*WORK INSTRUCTIONS*
Return all of the entries below line for line and word for word, leaving out the pictures.

Source records:
*** Block opens ***

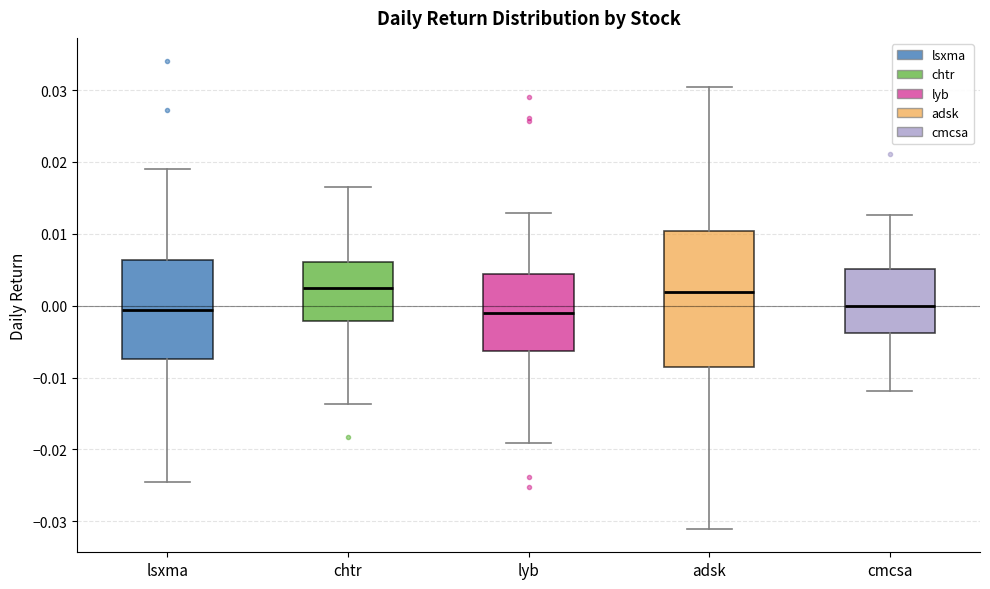

Reading left to right, transcribe this box plot: for each box, give where its median line is, the range the box spans, and where its two whiskers end, as read against the y-axis. The values are not printed on the chart, so give them approximately, as read against the axis.

lsxma: median -0.001, box -0.007 to 0.006, whiskers -0.025 to 0.019
chtr: median 0.002, box -0.002 to 0.006, whiskers -0.014 to 0.017
lyb: median -0.001, box -0.006 to 0.004, whiskers -0.019 to 0.013
adsk: median 0.002, box -0.008 to 0.010, whiskers -0.031 to 0.030
cmcsa: median 0.000, box -0.004 to 0.005, whiskers -0.012 to 0.013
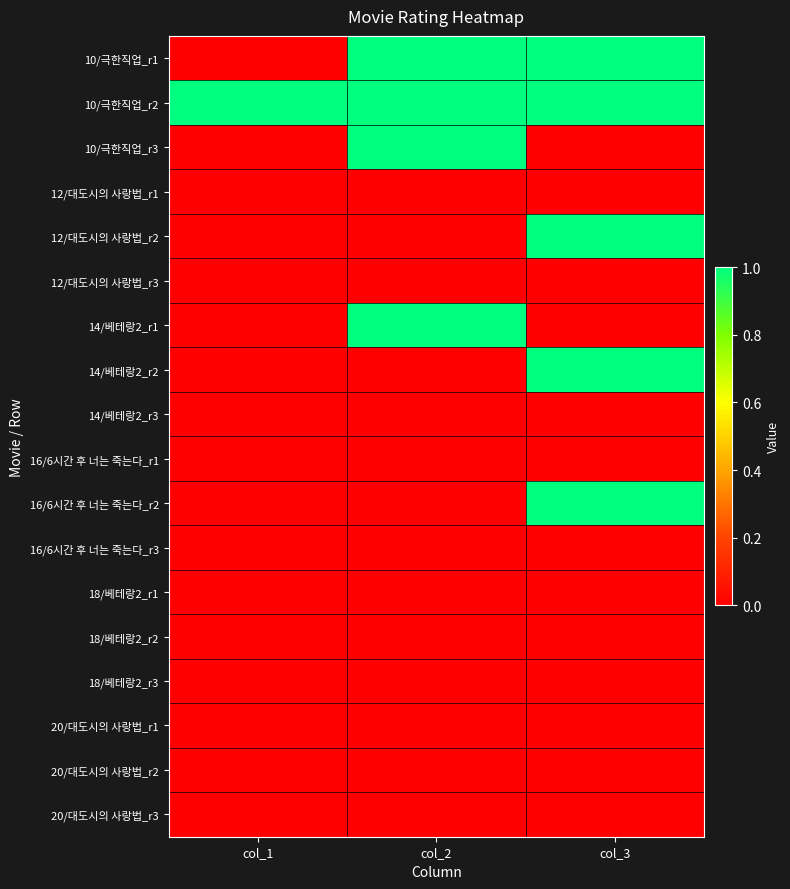

List the series in order of their peak value, lowest first.

12/대도시의 사랑법_r1, 12/대도시의 사랑법_r3, 14/베테랑2_r3, 16/6시간 후 너는 죽는다_r1, 16/6시간 후 너는 죽는다_r3, 18/베테랑2_r1, 18/베테랑2_r2, 18/베테랑2_r3, 20/대도시의 사랑법_r1, 20/대도시의 사랑법_r2, 20/대도시의 사랑법_r3, 10/극한직업_r1, 10/극한직업_r2, 10/극한직업_r3, 12/대도시의 사랑법_r2, 14/베테랑2_r1, 14/베테랑2_r2, 16/6시간 후 너는 죽는다_r2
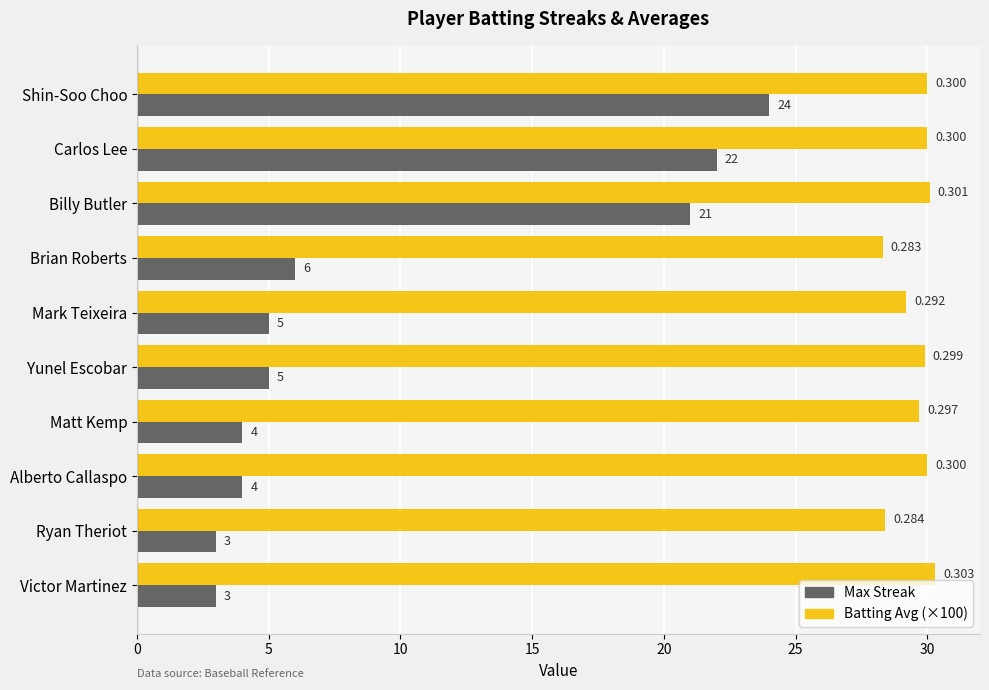

Which series has the widest spread of values?

Max Streak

*** Block closes ***

*ANSWER TO THE EXERCISE*
Reading left to right, transcribe this box plot: for each box, give where its median line is, the range the box spans, and where its two whiskers end, as read against the y-axis. The values are not printed on the chart, so give them approximately, as read against the axis.

lsxma: median -0.001, box -0.007 to 0.006, whiskers -0.025 to 0.019
chtr: median 0.002, box -0.002 to 0.006, whiskers -0.014 to 0.017
lyb: median -0.001, box -0.006 to 0.004, whiskers -0.019 to 0.013
adsk: median 0.002, box -0.008 to 0.010, whiskers -0.031 to 0.030
cmcsa: median 0.000, box -0.004 to 0.005, whiskers -0.012 to 0.013

List the series in order of their peak value, lowest first.

12/대도시의 사랑법_r1, 12/대도시의 사랑법_r3, 14/베테랑2_r3, 16/6시간 후 너는 죽는다_r1, 16/6시간 후 너는 죽는다_r3, 18/베테랑2_r1, 18/베테랑2_r2, 18/베테랑2_r3, 20/대도시의 사랑법_r1, 20/대도시의 사랑법_r2, 20/대도시의 사랑법_r3, 10/극한직업_r1, 10/극한직업_r2, 10/극한직업_r3, 12/대도시의 사랑법_r2, 14/베테랑2_r1, 14/베테랑2_r2, 16/6시간 후 너는 죽는다_r2

Which series has the widest spread of values?

Max Streak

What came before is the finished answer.